In Indianapolis, Bob Kravitz writes the Pacers starting Monday “will speak again with one voice, which is the best news that comes" from Larry Bird’s return as team President. Bird on Thursday said Pacers Owner Herb Simon called him a couple weeks ago and said, "You either want to do this or you don’t." Bird: "I understand. Because whether they’re going to go get someone else, they were going to move [GM] Kevin Pritchard in there or have Donnie [Walsh] stay, they had to have an answer.” He added, “My interest got real when other teams (including Sacramento) started calling. And one team in particular, looking at their books, looking at their numbers, and I said, ‘What am I doing? I’ve got an opportunity to go back home.'” Kravitz notes Bird “made it clear, though, that he never got too deeply into discussions with other franchises” (INDIANAPOLIS STAR, 6/28).
TRUE TO HIS WORD: The Nets have agreed to acquire Fs Paul Pierce and Kevin Garnett and G Jason Terry from the Celtics for a package of players and draft picks, and ESPN N.Y.’s Ian O’Connor wrote under the header, “Prokhorov Turns Nets Into Contenders.” It turns out Nets Owner Mikhail Prokhorov “wasn't kidding" when he stated after buying the team in '10 he expected the Nets to win a title in five years. With the trade, the Nets “blew past the Knicks” (ESPNNY.com, 6/27).

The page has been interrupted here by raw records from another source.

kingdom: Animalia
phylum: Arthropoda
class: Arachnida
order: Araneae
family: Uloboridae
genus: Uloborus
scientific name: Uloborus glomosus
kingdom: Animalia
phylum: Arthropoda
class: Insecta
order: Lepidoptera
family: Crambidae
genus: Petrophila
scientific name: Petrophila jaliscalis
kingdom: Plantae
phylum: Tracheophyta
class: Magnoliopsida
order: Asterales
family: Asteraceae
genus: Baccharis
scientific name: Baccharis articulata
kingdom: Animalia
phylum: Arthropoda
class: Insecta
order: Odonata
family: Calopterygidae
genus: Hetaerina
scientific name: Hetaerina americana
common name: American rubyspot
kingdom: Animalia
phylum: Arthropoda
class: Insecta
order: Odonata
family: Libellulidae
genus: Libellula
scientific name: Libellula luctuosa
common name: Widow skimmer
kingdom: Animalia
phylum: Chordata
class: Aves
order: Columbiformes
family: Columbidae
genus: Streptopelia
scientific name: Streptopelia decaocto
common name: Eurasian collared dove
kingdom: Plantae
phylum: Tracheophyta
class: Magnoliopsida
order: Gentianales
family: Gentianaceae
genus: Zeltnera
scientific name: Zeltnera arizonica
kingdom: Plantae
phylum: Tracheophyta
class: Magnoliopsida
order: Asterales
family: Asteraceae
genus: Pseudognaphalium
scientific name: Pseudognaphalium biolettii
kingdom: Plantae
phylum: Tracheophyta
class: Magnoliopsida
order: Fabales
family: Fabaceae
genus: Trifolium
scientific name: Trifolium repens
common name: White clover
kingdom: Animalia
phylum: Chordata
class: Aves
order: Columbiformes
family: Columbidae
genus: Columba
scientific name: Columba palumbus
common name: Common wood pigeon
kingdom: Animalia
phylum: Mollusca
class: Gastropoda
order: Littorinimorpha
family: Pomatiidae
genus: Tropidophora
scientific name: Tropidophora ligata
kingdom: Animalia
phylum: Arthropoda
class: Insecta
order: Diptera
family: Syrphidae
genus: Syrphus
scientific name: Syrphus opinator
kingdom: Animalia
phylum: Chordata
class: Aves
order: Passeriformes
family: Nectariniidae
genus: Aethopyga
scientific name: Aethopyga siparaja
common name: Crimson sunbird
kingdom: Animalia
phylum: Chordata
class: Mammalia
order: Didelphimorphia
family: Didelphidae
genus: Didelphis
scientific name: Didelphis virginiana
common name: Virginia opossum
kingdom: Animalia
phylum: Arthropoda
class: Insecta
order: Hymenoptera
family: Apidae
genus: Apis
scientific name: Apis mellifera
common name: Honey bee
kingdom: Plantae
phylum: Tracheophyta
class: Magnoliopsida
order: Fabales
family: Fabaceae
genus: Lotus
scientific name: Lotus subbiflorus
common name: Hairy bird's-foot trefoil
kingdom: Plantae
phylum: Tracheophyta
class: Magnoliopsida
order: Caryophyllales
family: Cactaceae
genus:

LEAVING A LEGACY? With Raptors President Bryan Colangelo stepping down from his role, SPORTSNET.ca's Paul Jones wondered how the "Colangelo era and tenure as general manager be remembered in Toronto.” Colangelo initially “brought the shine back to the team that was applied at the start of the new millennium.” He showed the “same boldness he did in Phoenix by going against the grain with a team that played unconventionally while winning and were thoroughly entertaining.” But Colangelo’s “strength turned out to be his weakness as he continued to tweak and tinker -- maybe too much, and possibly to a fault.” Some personnel moves “looked good on paper but when players don’t perform, everything turns out bad” (SPORTSNET.ca, 6/27).
MAKE IT SNAPPY: ESPN L.A.'s Dave McMenamin cites a source as saying that C Dwight Howard "expects to be ready to choose his team as soon as the NBA's moratorium on new business is lifted July 10." Lakers GM Mitch Kupchak, who hopes to re-sign Howard, said, "I don't think it's Dwight's goal to drag it out. Whether he's with us or with another team, everybody this time of year has business to take care of" (ESPNLA.com, 6/28). Meanwhile, ESPN Radio's Mike Golic said the Lakers' billboard campaign to convince Howard to stay with the team is "desperate." Golic: "You see it slipping away and you try anything. ... It was a desperate move that doesn't look like it's going to work" ("Mike & Mike," ESPN Radio, 6/28).